I didn't have a 20k resistor so I used a 22k resistor instead. So the circuit is made with a 10k resistor and a 22k resistor. Seems to work though! Would you expect that would be OK?

Yes. The voltage will be slightly lower at the common junction, which is better than too high.

The value read from A2 when powered via a 12v power supply is widely variable: Anywhere from 613 to 939, and everywhere in between.

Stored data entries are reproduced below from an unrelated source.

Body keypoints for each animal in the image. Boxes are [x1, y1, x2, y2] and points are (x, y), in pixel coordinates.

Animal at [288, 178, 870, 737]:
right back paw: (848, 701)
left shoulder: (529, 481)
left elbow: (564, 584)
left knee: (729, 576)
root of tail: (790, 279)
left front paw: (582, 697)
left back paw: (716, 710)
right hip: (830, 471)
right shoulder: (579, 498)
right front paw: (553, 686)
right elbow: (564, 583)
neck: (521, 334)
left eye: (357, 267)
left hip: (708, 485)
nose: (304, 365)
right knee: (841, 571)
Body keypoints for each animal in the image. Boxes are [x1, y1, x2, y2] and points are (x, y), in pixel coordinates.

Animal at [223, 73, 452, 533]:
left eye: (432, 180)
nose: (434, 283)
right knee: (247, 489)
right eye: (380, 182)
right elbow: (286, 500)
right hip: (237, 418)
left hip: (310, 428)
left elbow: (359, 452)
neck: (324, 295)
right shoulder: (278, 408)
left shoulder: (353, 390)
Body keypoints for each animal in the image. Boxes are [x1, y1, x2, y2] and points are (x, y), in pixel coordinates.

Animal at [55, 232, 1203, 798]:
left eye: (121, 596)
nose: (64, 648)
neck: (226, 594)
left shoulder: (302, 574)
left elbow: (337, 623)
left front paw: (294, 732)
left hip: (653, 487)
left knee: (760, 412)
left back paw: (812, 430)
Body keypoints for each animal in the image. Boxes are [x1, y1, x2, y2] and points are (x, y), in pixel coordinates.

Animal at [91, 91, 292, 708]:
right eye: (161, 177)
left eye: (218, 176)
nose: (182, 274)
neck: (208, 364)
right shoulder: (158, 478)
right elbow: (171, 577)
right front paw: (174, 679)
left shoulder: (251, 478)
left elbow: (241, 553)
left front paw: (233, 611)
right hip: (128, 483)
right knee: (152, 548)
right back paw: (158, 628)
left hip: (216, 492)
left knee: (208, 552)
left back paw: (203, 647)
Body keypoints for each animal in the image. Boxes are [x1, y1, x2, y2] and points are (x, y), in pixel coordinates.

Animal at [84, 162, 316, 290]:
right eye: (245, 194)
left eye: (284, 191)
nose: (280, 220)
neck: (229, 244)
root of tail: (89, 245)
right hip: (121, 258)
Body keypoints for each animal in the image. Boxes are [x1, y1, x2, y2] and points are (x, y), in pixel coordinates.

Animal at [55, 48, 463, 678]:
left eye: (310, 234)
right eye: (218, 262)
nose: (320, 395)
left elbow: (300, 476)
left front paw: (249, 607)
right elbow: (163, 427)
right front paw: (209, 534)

This is not good. If you have a constant 12V to the voltage divider, you should get a constant value at the junction, which is what should be connected to the analog pin that you are reading, so you should get a relatively constant reading.

19

Okay, it could have just been a crap power supply, combined with the fact that the whole thing is plugged into the prototype breadboard with all the relays in it. The one I had on-hand for the first quick test was only 12v 400ma, and it was scrounged from a particularly crappy old flatbed scanner, so who knows if it was any good.

Instead, I grabbed a 12v 1a power supply from a different device, and now the the A2 values are steady as a rock at 725-726.

When I get back to the office tomorrow, I'll try the official "nice" 500ma power supply that I was intending to source in bulk, and see if that provides a steady output. If not, I'll just source a 1a power supply and call it good.

Thanks again for such great help and advice, all!

20

tfabris:
Okay, it could have just been a crap power supply ...

Very likely. Is it a "regulated" supply? If not, the voltage will probably vary widely (depending on the load). Make sure that it doesn't exceed 15V or you may be in trouble with your input pins. I assumed that you would not exceed that much. If it does exceed 15V unloaded increase the 22K resistor even higher and compensate in the code if necessary.